Description of the procedure
As well as in NTRUEncrypt NTRUSign also run the calculations (with the exception of the division of the resultant ) from the ring, wherein the multiplication "*" is a cyclic convolution is modulo: The product of two polynomials and.
It can be the basis for NTRUSign either the standard or the transposed grid. The transposed grid has the advantage that the polynomial contains only coefficients in { -1,0,1 }, and can thereby multiply faster.
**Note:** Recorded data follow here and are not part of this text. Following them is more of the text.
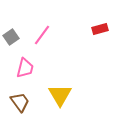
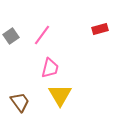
gray square: moved 1 px up
pink trapezoid: moved 25 px right
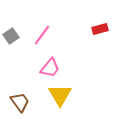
pink trapezoid: rotated 25 degrees clockwise
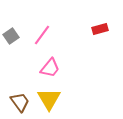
yellow triangle: moved 11 px left, 4 px down
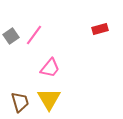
pink line: moved 8 px left
brown trapezoid: rotated 20 degrees clockwise
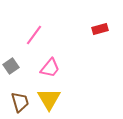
gray square: moved 30 px down
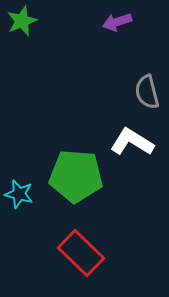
Further, the parameters, the number of so-called perturbations be selected. However, it has been found that 0 perturbations as a non- necessary uncertain and more, therefore in practice always equal to 1
In addition, the sizes (number of polynomial coefficients ), (modulus ), ( number of coefficients = -1 ), ( Standard Adjustment Factor) and (standard barrier ) is important.
Key generation
It creates so-called bases. Each of which consists of three polynomials are referred to and. The polynomial of the first base is the public key, all polynomials of all other bases constitute the private key.
Base generation
It is the variant of Hoffstein et al here. described. In EESS standard for Inverting polynomials and not in but in takes place. This one comes from though without point numbers and gets 'better' (norm smaller ) polynomials F and G, but must also perform an elaborate resultant calculation.
To generate a base one proceeds as follows:
Signing
Let m be the message to be signed.
For to 0 following steps are performed:
Is the signature.
Note: Under certain circumstances, it may happen that the signature despite valid key is invalid. It is therefore advisable to check the signature after generation and possibly to sign again.
Signature verification
Be the message, the public key and the signature. The standard is given by a polynomial, wherein (the latter is referred to as centered Euclidean norm ).
The signature is then checked as follows:
Note: The calculation of the standard on the definition is inefficient. A better method is to add up all the polynomial coefficients is a constant, so that the two coefficients with the greatest distance equidistant from are removed ( respectively modulo ). The norm is then given by the centered Euklidnorm (see above) of the resulting polynomial.
Efficiency
To speed up the multiplication, the parameters and are chosen such that many coefficients are zero. For this, a parameter is selected and in the selection of coefficients, and equal to 1, coefficients equal to -1, and the remainder is equal to 0 are set.
The testing of multiple signatures can be sped up by instead of the individual standards checks the norm of the sum of the signatures. The parameter needs to be increased to.
Security
The signatures generated by the method reveal information about the secret key. This fact was exploited in 2006 to the attack method: Approximately 400 signatures were sufficient to compute the secret key. The method was adapted after the attack, perturbations should greatly complicate the calculation of the secret key. The improved method was assaulted in 2012, the secret key could be calculated from several thousand signatures.